## Texte à lire
□ □ □ □ □ □ □

Numéro 7 - 2016 par Matthieu Sergier

novembre 2016

On peut se deman­der si le concept de « bel­gi­tude » porte sur un choix ter­mi­no­lo­gique heu­reux. Il ne fait aucun doute que la notion a secoué les lettres belges fran­co­phones. Mais la pro­blé­ma­ti­sa­tion iden­ti­taire qu’elle convoque concerne-t-elle for­cé­ment le nord du pays aus­si ? Ou plus pré­ci­sé­ment : la Flandre se sent-elle concer­née par le débat ?

Dossier

En 2011, pen­dant que le monde poli­tique belge fédé­ral s’engluait dans ce qui allait deve­nir la plus longue for­ma­tion gou­ver­ne­men­tale connue à ce jour, ma col­lègue et moi pré­pa­rions un volume d’hommage à l’occasion de l’éméritat de notre bie­nai­mée pro­mo­trice Son­ja Van­der­lin­den. Le titre : Lite­raire bel­gi­tude lit­té­raire. Brug­gen en beel­den. Vues du Nord. Tan­dis que le nord et le sud du pays explo­raient leurs dés­équi­libres idéo­lo­giques, nous pre­nions la mesure de nos « mélanges » à quatre mains. Notre équipe de l’université catho­lique de Lou­vain était spé­cia­li­sée en lit­té­ra­ture néer­lan­daise. Il allait donc de soi que l’ouvrage serait bilingue. Si notre titre témoi­gnait d’une belle symé­trie, nos sous-titres visaient plu­tôt la com­plé­men­ta­ri­té infor­ma­tive : Brug­gen en beel­den. Vues du Nord.

□ □ □ □ □ □ □

## Données recueillies
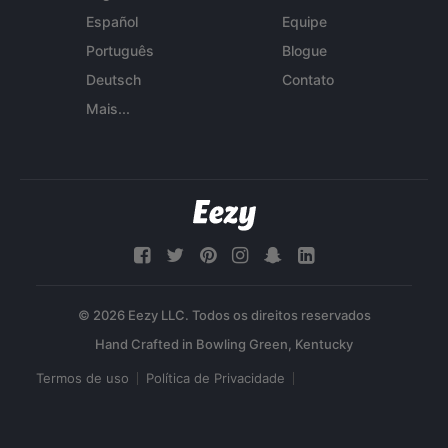
Español
Equipe
Português
Blogue
Deutsch
Contato
Mais...
© 2026 Eezy LLC. Todos os direitos reservados
Termos de uso
Política de Privacidade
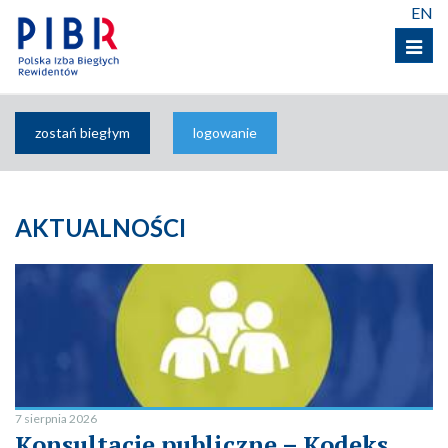
EN
Menu
zostań biegłym
logowanie
AKTUALNOŚCI
7 sierpnia 2026
Konsultacje publiczne – Kodeks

□ □ □ □ □ □ □

## Consigne
Transcrivez sans rien changer tout le passage du texte sur la belgitude, depuis « novembre 2016 » jusqu'à « concer­née par le débat ? ».

## Corrigé
novembre 2016

On peut se deman­der si le concept de « bel­gi­tude » porte sur un choix ter­mi­no­lo­gique heu­reux. Il ne fait aucun doute que la notion a secoué les lettres belges fran­co­phones. Mais la pro­blé­ma­ti­sa­tion iden­ti­taire qu’elle convoque concerne-t-elle for­cé­ment le nord du pays aus­si ? Ou plus pré­ci­sé­ment : la Flandre se sent-elle concer­née par le débat ?